WHAT TO PRODUCE: Below are the records. Retype, exactly, the lines from the first through the line with "EG-242S Interpid 55S (Mets 50S)", and leave out the pictures.

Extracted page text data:
--- START ---

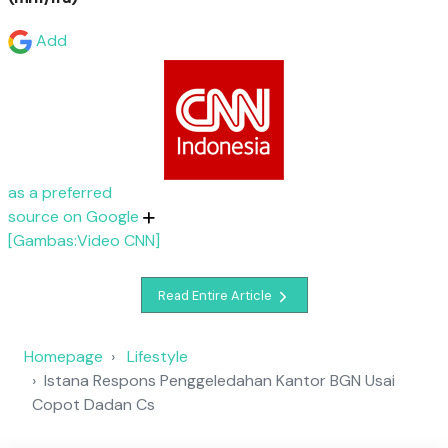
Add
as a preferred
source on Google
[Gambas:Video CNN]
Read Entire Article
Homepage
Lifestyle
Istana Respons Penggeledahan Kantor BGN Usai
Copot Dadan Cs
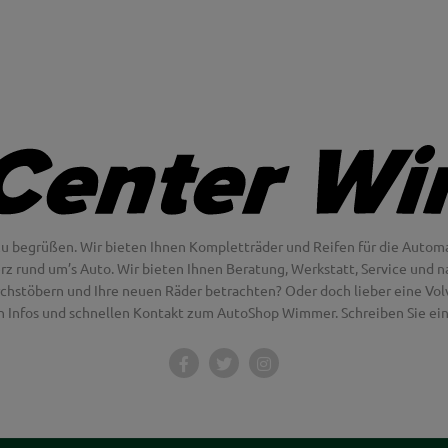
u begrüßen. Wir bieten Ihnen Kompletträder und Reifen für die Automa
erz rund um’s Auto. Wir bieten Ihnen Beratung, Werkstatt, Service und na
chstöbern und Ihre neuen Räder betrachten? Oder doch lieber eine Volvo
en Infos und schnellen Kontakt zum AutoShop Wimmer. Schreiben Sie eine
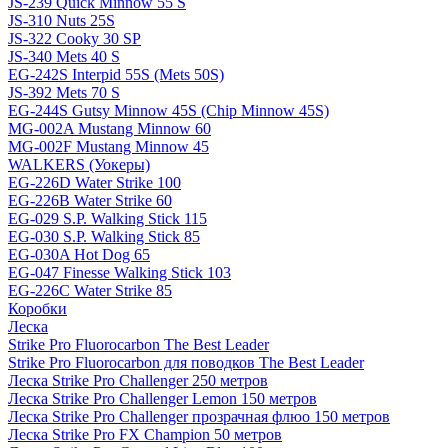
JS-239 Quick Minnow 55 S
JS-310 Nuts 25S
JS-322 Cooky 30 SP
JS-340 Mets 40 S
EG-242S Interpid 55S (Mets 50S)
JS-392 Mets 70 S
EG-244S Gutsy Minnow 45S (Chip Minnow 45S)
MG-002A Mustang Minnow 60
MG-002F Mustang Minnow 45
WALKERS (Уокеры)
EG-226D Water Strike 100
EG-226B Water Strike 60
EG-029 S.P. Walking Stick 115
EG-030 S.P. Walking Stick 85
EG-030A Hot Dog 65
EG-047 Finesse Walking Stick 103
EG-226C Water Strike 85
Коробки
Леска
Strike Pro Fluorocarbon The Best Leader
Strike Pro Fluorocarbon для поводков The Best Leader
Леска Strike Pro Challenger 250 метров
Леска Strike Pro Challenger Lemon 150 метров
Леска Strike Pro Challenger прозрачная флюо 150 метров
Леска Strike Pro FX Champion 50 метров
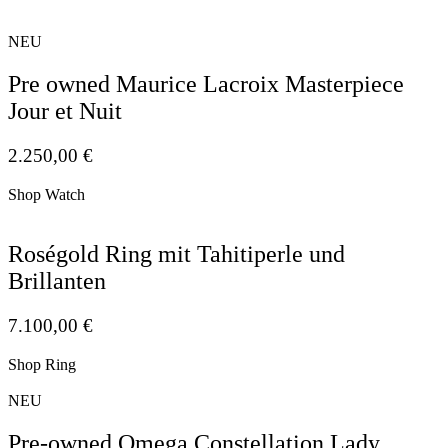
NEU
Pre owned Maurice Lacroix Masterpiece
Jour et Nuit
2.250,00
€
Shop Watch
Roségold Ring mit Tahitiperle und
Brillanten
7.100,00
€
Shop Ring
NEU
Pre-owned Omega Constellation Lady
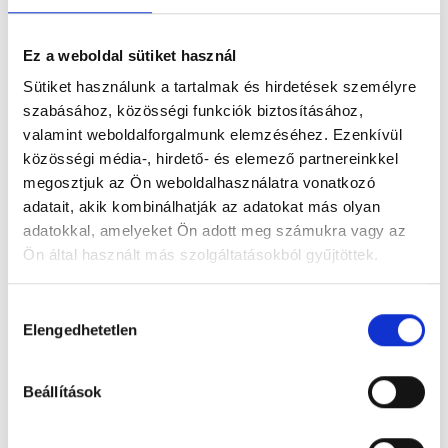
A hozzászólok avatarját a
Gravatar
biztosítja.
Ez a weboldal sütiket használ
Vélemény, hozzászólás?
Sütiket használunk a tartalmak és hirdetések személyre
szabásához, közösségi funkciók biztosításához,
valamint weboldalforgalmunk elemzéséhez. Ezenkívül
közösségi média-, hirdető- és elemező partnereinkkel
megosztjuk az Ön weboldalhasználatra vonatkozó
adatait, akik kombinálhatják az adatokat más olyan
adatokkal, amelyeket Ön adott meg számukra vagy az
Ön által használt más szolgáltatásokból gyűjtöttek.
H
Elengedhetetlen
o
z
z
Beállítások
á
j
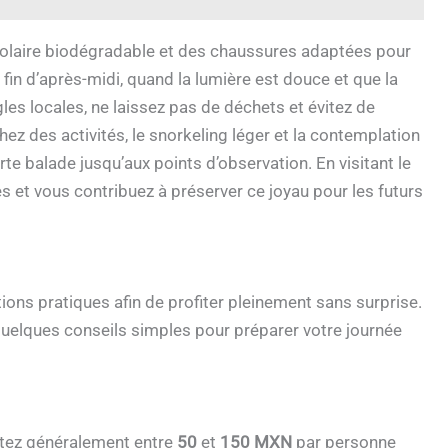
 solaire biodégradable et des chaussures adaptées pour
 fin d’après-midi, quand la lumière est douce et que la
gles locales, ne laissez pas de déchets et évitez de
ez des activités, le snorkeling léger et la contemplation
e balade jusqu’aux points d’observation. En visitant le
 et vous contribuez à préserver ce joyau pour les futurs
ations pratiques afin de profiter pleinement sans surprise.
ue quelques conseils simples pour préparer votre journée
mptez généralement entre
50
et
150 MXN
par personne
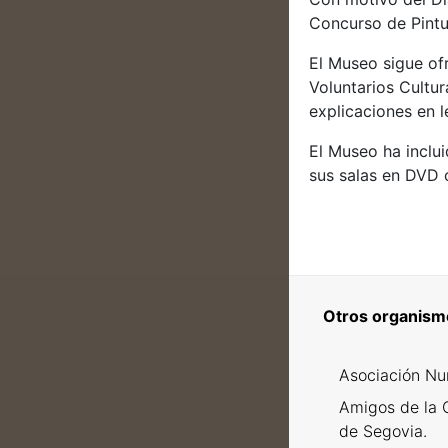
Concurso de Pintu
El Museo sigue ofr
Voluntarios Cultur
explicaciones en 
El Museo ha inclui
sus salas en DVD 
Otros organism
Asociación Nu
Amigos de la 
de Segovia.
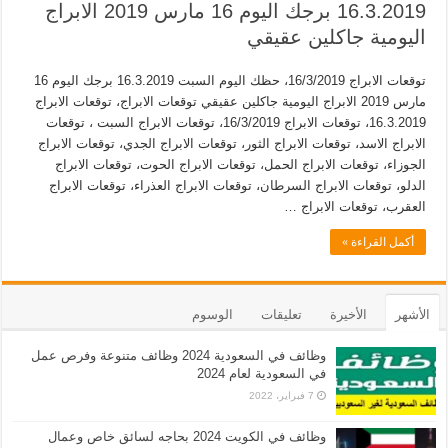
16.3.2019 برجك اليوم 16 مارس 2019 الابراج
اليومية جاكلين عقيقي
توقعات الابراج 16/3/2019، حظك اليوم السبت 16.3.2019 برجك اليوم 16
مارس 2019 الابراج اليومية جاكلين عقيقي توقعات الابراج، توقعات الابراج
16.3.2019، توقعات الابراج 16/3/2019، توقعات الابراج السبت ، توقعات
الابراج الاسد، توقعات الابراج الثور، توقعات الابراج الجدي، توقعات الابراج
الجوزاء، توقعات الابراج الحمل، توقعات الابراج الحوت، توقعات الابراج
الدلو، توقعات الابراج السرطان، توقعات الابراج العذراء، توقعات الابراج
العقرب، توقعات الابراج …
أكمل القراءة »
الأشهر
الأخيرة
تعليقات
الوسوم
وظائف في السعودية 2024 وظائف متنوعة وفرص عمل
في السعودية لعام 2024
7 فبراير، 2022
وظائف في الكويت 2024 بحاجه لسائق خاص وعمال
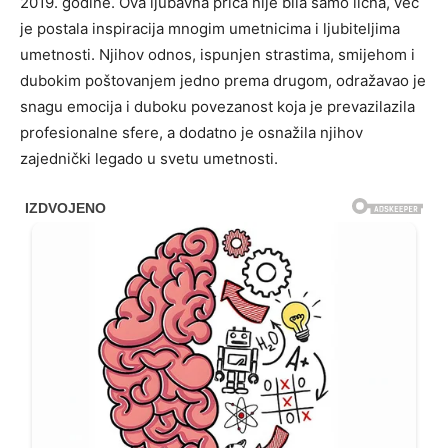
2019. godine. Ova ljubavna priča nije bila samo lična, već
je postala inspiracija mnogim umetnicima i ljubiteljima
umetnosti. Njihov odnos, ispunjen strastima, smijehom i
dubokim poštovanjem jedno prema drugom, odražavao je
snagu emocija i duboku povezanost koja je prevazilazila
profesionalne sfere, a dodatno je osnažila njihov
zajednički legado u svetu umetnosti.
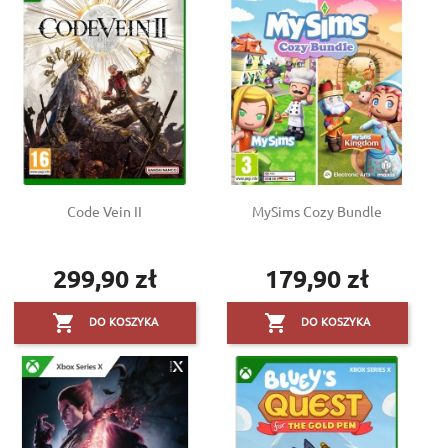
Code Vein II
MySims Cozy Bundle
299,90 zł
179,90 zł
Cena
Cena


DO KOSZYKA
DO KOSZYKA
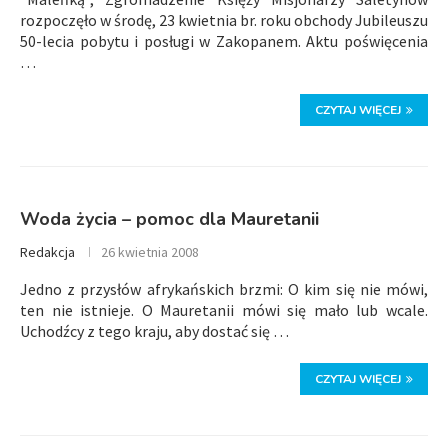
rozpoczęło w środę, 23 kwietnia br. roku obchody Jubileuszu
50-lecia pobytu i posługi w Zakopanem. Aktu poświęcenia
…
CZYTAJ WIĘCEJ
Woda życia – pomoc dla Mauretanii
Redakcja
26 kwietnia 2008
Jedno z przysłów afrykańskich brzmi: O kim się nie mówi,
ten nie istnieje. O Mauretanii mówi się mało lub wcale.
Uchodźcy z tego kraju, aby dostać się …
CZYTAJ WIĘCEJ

--- END ---

OUTPUT OF THE TASK:
Add
as a preferred
source on Google
[Gambas:Video CNN]
Read Entire Article
Homepage
Lifestyle
Istana Respons Penggeledahan Kantor BGN Usai
Copot Dadan Cs
u begrüßen. Wir bieten Ihnen Kompletträder und Reifen für die Automa
erz rund um’s Auto. Wir bieten Ihnen Beratung, Werkstatt, Service und na
chstöbern und Ihre neuen Räder betrachten? Oder doch lieber eine Volvo
en Infos und schnellen Kontakt zum AutoShop Wimmer. Schreiben Sie eine
JS-239 Quick Minnow 55 S
JS-310 Nuts 25S
JS-322 Cooky 30 SP
JS-340 Mets 40 S
EG-242S Interpid 55S (Mets 50S)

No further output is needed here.